Given information -

........

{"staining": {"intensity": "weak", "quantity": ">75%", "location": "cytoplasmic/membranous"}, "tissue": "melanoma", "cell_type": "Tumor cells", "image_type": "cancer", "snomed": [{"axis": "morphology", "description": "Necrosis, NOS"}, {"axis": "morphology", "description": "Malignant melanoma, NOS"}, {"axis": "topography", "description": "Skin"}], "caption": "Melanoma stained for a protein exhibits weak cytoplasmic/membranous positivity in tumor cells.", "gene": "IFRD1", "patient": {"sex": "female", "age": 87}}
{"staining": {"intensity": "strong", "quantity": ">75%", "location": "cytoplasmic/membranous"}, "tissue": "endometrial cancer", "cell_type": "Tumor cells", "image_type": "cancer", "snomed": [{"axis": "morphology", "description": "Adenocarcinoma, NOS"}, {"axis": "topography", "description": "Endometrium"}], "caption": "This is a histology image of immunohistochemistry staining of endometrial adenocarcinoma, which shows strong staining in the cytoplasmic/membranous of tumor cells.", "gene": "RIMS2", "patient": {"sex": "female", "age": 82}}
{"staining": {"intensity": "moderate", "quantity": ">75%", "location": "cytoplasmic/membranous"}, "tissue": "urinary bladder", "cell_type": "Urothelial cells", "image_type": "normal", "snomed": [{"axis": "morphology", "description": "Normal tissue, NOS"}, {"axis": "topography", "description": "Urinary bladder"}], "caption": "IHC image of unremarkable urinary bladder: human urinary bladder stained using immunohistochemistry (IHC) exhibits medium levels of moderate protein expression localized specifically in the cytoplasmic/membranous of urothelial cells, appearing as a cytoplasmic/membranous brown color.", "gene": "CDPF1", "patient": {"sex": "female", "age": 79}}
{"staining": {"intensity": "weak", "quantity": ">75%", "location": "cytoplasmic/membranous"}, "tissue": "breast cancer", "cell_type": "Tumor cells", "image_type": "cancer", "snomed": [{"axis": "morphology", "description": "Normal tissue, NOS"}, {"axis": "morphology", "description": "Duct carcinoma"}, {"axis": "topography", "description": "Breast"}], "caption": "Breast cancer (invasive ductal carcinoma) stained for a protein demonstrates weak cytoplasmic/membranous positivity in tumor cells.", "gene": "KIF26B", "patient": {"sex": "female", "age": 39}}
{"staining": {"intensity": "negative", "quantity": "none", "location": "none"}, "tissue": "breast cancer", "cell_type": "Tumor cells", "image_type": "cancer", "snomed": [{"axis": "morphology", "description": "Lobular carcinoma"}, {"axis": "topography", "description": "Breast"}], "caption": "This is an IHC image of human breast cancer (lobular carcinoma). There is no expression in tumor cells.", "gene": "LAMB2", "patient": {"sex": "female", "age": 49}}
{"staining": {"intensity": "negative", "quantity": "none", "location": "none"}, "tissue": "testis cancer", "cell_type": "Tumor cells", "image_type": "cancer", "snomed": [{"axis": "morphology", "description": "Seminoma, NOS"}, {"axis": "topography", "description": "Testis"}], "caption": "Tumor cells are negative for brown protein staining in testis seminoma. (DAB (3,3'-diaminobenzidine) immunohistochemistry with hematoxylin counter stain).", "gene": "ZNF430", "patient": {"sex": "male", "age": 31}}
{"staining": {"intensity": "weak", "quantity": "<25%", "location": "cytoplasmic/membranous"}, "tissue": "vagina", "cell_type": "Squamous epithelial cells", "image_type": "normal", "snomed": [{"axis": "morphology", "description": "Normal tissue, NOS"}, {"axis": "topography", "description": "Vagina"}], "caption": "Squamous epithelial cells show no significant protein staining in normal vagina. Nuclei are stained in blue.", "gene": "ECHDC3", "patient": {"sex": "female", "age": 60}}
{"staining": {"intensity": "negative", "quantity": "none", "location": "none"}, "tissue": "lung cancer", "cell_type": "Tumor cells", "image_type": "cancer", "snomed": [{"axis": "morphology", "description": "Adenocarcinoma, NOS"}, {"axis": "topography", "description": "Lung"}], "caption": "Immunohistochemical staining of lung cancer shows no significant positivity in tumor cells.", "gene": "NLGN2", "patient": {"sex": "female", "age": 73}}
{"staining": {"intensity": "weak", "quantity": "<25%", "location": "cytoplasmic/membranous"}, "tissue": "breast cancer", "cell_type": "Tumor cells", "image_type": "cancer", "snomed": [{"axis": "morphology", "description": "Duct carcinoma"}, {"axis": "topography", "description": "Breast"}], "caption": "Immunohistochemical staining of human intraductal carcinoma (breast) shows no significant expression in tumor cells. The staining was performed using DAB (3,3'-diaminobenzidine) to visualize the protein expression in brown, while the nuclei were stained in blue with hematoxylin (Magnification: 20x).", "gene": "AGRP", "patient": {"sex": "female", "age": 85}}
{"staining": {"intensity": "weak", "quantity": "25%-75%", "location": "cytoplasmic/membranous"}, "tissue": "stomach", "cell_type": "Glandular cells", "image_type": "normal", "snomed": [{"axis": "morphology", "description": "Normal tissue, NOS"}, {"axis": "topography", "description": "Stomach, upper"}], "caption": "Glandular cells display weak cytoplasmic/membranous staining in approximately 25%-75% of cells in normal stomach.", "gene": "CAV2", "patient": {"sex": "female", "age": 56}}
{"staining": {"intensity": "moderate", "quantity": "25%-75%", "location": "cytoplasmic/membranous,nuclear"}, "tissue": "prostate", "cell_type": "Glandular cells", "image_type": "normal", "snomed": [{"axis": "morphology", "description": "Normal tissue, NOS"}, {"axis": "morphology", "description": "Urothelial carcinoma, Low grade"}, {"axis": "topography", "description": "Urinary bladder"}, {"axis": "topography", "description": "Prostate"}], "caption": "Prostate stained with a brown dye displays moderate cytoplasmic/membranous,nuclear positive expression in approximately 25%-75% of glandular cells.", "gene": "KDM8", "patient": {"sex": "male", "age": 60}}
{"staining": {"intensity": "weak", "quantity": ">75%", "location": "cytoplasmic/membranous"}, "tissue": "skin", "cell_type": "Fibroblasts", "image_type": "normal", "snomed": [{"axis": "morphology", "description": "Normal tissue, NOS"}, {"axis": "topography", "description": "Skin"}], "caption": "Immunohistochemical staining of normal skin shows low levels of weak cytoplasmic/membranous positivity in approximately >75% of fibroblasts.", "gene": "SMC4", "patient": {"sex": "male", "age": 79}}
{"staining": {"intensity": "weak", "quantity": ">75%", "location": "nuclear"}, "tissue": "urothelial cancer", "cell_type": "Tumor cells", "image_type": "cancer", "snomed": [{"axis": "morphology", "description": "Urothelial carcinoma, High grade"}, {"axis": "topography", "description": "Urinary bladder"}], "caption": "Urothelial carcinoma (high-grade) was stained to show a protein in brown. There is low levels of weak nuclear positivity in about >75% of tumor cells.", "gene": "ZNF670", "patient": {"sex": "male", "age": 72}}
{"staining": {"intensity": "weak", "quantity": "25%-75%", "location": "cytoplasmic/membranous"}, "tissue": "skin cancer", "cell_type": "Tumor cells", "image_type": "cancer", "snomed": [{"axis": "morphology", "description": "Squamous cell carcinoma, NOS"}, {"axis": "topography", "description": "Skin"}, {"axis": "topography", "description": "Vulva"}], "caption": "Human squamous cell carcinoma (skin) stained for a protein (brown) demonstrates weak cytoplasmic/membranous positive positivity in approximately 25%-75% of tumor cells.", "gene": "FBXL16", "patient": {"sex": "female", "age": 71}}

........

Work required -
Reproduce the data exactly, omitting nothing.

Response to this task -
{"staining": {"intensity": "weak", "quantity": ">75%", "location": "cytoplasmic/membranous"}, "tissue": "melanoma", "cell_type": "Tumor cells", "image_type": "cancer", "snomed": [{"axis": "morphology", "description": "Necrosis, NOS"}, {"axis": "morphology", "description": "Malignant melanoma, NOS"}, {"axis": "topography", "description": "Skin"}], "caption": "Melanoma stained for a protein exhibits weak cytoplasmic/membranous positivity in tumor cells.", "gene": "IFRD1", "patient": {"sex": "female", "age": 87}}
{"staining": {"intensity": "strong", "quantity": ">75%", "location": "cytoplasmic/membranous"}, "tissue": "endometrial cancer", "cell_type": "Tumor cells", "image_type": "cancer", "snomed": [{"axis": "morphology", "description": "Adenocarcinoma, NOS"}, {"axis": "topography", "description": "Endometrium"}], "caption": "This is a histology image of immunohistochemistry staining of endometrial adenocarcinoma, which shows strong staining in the cytoplasmic/membranous of tumor cells.", "gene": "RIMS2", "patient": {"sex": "female", "age": 82}}
{"staining": {"intensity": "moderate", "quantity": ">75%", "location": "cytoplasmic/membranous"}, "tissue": "urinary bladder", "cell_type": "Urothelial cells", "image_type": "normal", "snomed": [{"axis": "morphology", "description": "Normal tissue, NOS"}, {"axis": "topography", "description": "Urinary bladder"}], "caption": "IHC image of unremarkable urinary bladder: human urinary bladder stained using immunohistochemistry (IHC) exhibits medium levels of moderate protein expression localized specifically in the cytoplasmic/membranous of urothelial cells, appearing as a cytoplasmic/membranous brown color.", "gene": "CDPF1", "patient": {"sex": "female", "age": 79}}
{"staining": {"intensity": "weak", "quantity": ">75%", "location": "cytoplasmic/membranous"}, "tissue": "breast cancer", "cell_type": "Tumor cells", "image_type": "cancer", "snomed": [{"axis": "morphology", "description": "Normal tissue, NOS"}, {"axis": "morphology", "description": "Duct carcinoma"}, {"axis": "topography", "description": "Breast"}], "caption": "Breast cancer (invasive ductal carcinoma) stained for a protein demonstrates weak cytoplasmic/membranous positivity in tumor cells.", "gene": "KIF26B", "patient": {"sex": "female", "age": 39}}
{"staining": {"intensity": "negative", "quantity": "none", "location": "none"}, "tissue": "breast cancer", "cell_type": "Tumor cells", "image_type": "cancer", "snomed": [{"axis": "morphology", "description": "Lobular carcinoma"}, {"axis": "topography", "description": "Breast"}], "caption": "This is an IHC image of human breast cancer (lobular carcinoma). There is no expression in tumor cells.", "gene": "LAMB2", "patient": {"sex": "female", "age": 49}}
{"staining": {"intensity": "negative", "quantity": "none", "location": "none"}, "tissue": "testis cancer", "cell_type": "Tumor cells", "image_type": "cancer", "snomed": [{"axis": "morphology", "description": "Seminoma, NOS"}, {"axis": "topography", "description": "Testis"}], "caption": "Tumor cells are negative for brown protein staining in testis seminoma. (DAB (3,3'-diaminobenzidine) immunohistochemistry with hematoxylin counter stain).", "gene": "ZNF430", "patient": {"sex": "male", "age": 31}}
{"staining": {"intensity": "weak", "quantity": "<25%", "location": "cytoplasmic/membranous"}, "tissue": "vagina", "cell_type": "Squamous epithelial cells", "image_type": "normal", "snomed": [{"axis": "morphology", "description": "Normal tissue, NOS"}, {"axis": "topography", "description": "Vagina"}], "caption": "Squamous epithelial cells show no significant protein staining in normal vagina. Nuclei are stained in blue.", "gene": "ECHDC3", "patient": {"sex": "female", "age": 60}}
{"staining": {"intensity": "negative", "quantity": "none", "location": "none"}, "tissue": "lung cancer", "cell_type": "Tumor cells", "image_type": "cancer", "snomed": [{"axis": "morphology", "description": "Adenocarcinoma, NOS"}, {"axis": "topography", "description": "Lung"}], "caption": "Immunohistochemical staining of lung cancer shows no significant positivity in tumor cells.", "gene": "NLGN2", "patient": {"sex": "female", "age": 73}}
{"staining": {"intensity": "weak", "quantity": "<25%", "location": "cytoplasmic/membranous"}, "tissue": "breast cancer", "cell_type": "Tumor cells", "image_type": "cancer", "snomed": [{"axis": "morphology", "description": "Duct carcinoma"}, {"axis": "topography", "description": "Breast"}], "caption": "Immunohistochemical staining of human intraductal carcinoma (breast) shows no significant expression in tumor cells. The staining was performed using DAB (3,3'-diaminobenzidine) to visualize the protein expression in brown, while the nuclei were stained in blue with hematoxylin (Magnification: 20x).", "gene": "AGRP", "patient": {"sex": "female", "age": 85}}
{"staining": {"intensity": "weak", "quantity": "25%-75%", "location": "cytoplasmic/membranous"}, "tissue": "stomach", "cell_type": "Glandular cells", "image_type": "normal", "snomed": [{"axis": "morphology", "description": "Normal tissue, NOS"}, {"axis": "topography", "description": "Stomach, upper"}], "caption": "Glandular cells display weak cytoplasmic/membranous staining in approximately 25%-75% of cells in normal stomach.", "gene": "CAV2", "patient": {"sex": "female", "age": 56}}
{"staining": {"intensity": "moderate", "quantity": "25%-75%", "location": "cytoplasmic/membranous,nuclear"}, "tissue": "prostate", "cell_type": "Glandular cells", "image_type": "normal", "snomed": [{"axis": "morphology", "description": "Normal tissue, NOS"}, {"axis": "morphology", "description": "Urothelial carcinoma, Low grade"}, {"axis": "topography", "description": "Urinary bladder"}, {"axis": "topography", "description": "Prostate"}], "caption": "Prostate stained with a brown dye displays moderate cytoplasmic/membranous,nuclear positive expression in approximately 25%-75% of glandular cells.", "gene": "KDM8", "patient": {"sex": "male", "age": 60}}
{"staining": {"intensity": "weak", "quantity": ">75%", "location": "cytoplasmic/membranous"}, "tissue": "skin", "cell_type": "Fibroblasts", "image_type": "normal", "snomed": [{"axis": "morphology", "description": "Normal tissue, NOS"}, {"axis": "topography", "description": "Skin"}], "caption": "Immunohistochemical staining of normal skin shows low levels of weak cytoplasmic/membranous positivity in approximately >75% of fibroblasts.", "gene": "SMC4", "patient": {"sex": "male", "age": 79}}
{"staining": {"intensity": "weak", "quantity": ">75%", "location": "nuclear"}, "tissue": "urothelial cancer", "cell_type": "Tumor cells", "image_type": "cancer", "snomed": [{"axis": "morphology", "description": "Urothelial carcinoma, High grade"}, {"axis": "topography", "description": "Urinary bladder"}], "caption": "Urothelial carcinoma (high-grade) was stained to show a protein in brown. There is low levels of weak nuclear positivity in about >75% of tumor cells.", "gene": "ZNF670", "patient": {"sex": "male", "age": 72}}
{"staining": {"intensity": "weak", "quantity": "25%-75%", "location": "cytoplasmic/membranous"}, "tissue": "skin cancer", "cell_type": "Tumor cells", "image_type": "cancer", "snomed": [{"axis": "morphology", "description": "Squamous cell carcinoma, NOS"}, {"axis": "topography", "description": "Skin"}, {"axis": "topography", "description": "Vulva"}], "caption": "Human squamous cell carcinoma (skin) stained for a protein (brown) demonstrates weak cytoplasmic/membranous positive positivity in approximately 25%-75% of tumor cells.", "gene": "FBXL16", "patient": {"sex": "female", "age": 71}}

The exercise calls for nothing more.